Il était temps à présent de couper les ailes du rêve et de retrouver la réalité. Prenant son briquet, il brûla la lettre dont il laissa tomber la cendre dans la cheminée. Ensuite, il demanda son petit déjeuner et aussi un taxi pour dans une heure. Destination Versailles !…

Une heure plus tard très exactement, il quittait le palace de la place Vendôme sans même se retourner pour chercher des yeux la fenêtre de Pauline…

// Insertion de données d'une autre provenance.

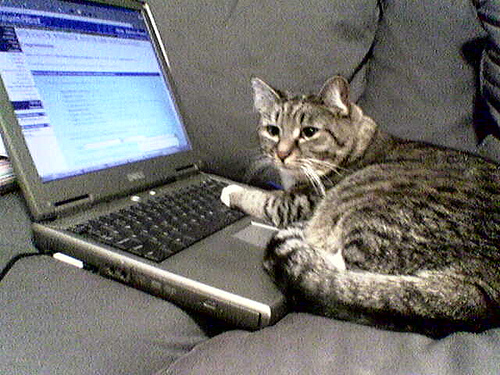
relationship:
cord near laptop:
[4, 247, 54, 282] [0, 0, 290, 330]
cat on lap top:
[241, 85, 486, 331] [3, 7, 318, 330]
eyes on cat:
[259, 124, 278, 137] [219, 76, 500, 330]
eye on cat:
[296, 125, 318, 141] [219, 76, 500, 330]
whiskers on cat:
[229, 146, 341, 191] [219, 76, 500, 330]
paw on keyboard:
[216, 154, 267, 236] [57, 174, 248, 271]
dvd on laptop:
[137, 264, 296, 351] [0, 1, 317, 332]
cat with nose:
[219, 76, 500, 330] [275, 140, 294, 160]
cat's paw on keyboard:
[219, 182, 253, 215] [61, 179, 254, 264]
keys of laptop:
[59, 177, 249, 265] [83, 180, 241, 258]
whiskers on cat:
[245, 155, 347, 199] [244, 79, 492, 373]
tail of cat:
[262, 220, 497, 326] [219, 76, 500, 330]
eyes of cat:
[259, 122, 324, 143] [231, 72, 480, 291]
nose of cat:
[275, 145, 290, 162] [219, 76, 500, 330]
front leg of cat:
[181, 165, 332, 228] [219, 76, 500, 330]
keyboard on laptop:
[34, 168, 259, 275] [0, 1, 317, 332]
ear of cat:
[316, 74, 351, 121] [319, 77, 361, 121]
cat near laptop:
[219, 76, 500, 330] [0, 1, 317, 332]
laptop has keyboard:
[7, 7, 256, 272] [118, 152, 268, 274]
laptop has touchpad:
[0, 0, 290, 330] [234, 221, 287, 249]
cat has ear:
[219, 76, 500, 330] [315, 72, 353, 115]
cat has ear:
[219, 76, 500, 330] [247, 70, 288, 113]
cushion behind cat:
[154, 2, 484, 169] [184, 80, 498, 309]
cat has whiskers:
[219, 76, 500, 330] [240, 157, 343, 206]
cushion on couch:
[136, 331, 495, 372] [9, 5, 491, 334]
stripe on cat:
[338, 222, 430, 254] [219, 76, 500, 330]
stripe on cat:
[339, 239, 388, 261] [219, 76, 500, 330]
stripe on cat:
[342, 257, 374, 271] [219, 76, 500, 330]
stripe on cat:
[358, 197, 472, 249] [219, 76, 500, 330]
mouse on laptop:
[224, 219, 287, 257] [0, 1, 317, 332]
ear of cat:
[316, 74, 363, 115] [219, 76, 500, 330]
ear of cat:
[244, 65, 279, 106] [219, 76, 500, 330]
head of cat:
[244, 74, 373, 181] [219, 76, 500, 330]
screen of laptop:
[3, 7, 173, 174] [0, 1, 317, 332]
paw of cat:
[216, 184, 249, 209] [219, 76, 500, 330]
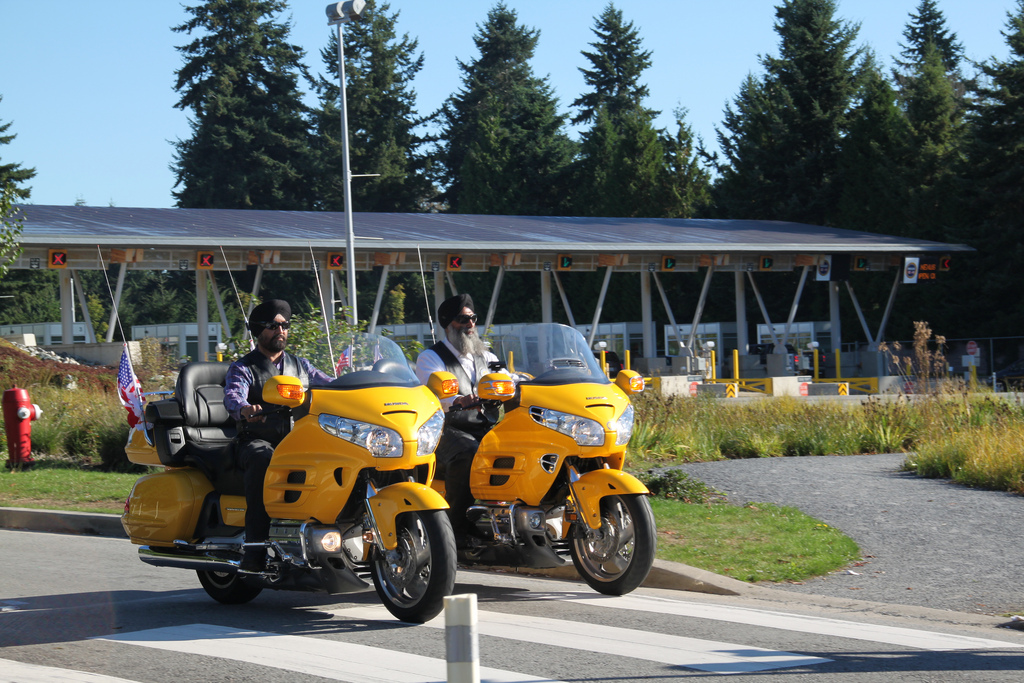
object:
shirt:
[217, 349, 326, 439]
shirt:
[410, 342, 520, 421]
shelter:
[0, 206, 966, 396]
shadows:
[0, 566, 480, 645]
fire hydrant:
[0, 382, 43, 469]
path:
[676, 443, 1023, 610]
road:
[0, 509, 1022, 680]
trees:
[167, 0, 1019, 368]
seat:
[172, 358, 237, 459]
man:
[225, 294, 331, 575]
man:
[411, 289, 528, 541]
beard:
[446, 327, 485, 353]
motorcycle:
[430, 320, 665, 597]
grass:
[2, 465, 126, 509]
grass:
[654, 392, 1019, 573]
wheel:
[362, 482, 461, 623]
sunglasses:
[265, 320, 292, 329]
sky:
[0, 0, 1016, 196]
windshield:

En arrivant au Trianon vers la fin de la matinée, il trouva Adalbert en train de lire les journaux sur la terrasse ensoleillée en compagnie d’un verre convenablement glacé. Il prit place à côté de lui sans qu’il parût s’apercevoir de sa présence. Ce fut seulement quand Aldo leva le bras pour appeler un serveur qu’il tourna vers lui un œil nonchalant :

— On t’attendait hier soir ? Tu as pris ton temps, on dirait ?

— Moritz ne va pas bien. Ce n’est pas lui qui le dit et même il fait tout ce qu’il peut pour qu’on ne le remarque pas mais son maître d’hôtel, peu bavard cependant, ne m’a pas caché son inquiétude.

— Lisa le sait ?

— Non. Elle était déjà repartie pour Ischl et sans se rendre compte de rien. Toujours ce sacré marmot, je pense ? Décidément, elle ne voit plus que lui ! bougonna-t-il.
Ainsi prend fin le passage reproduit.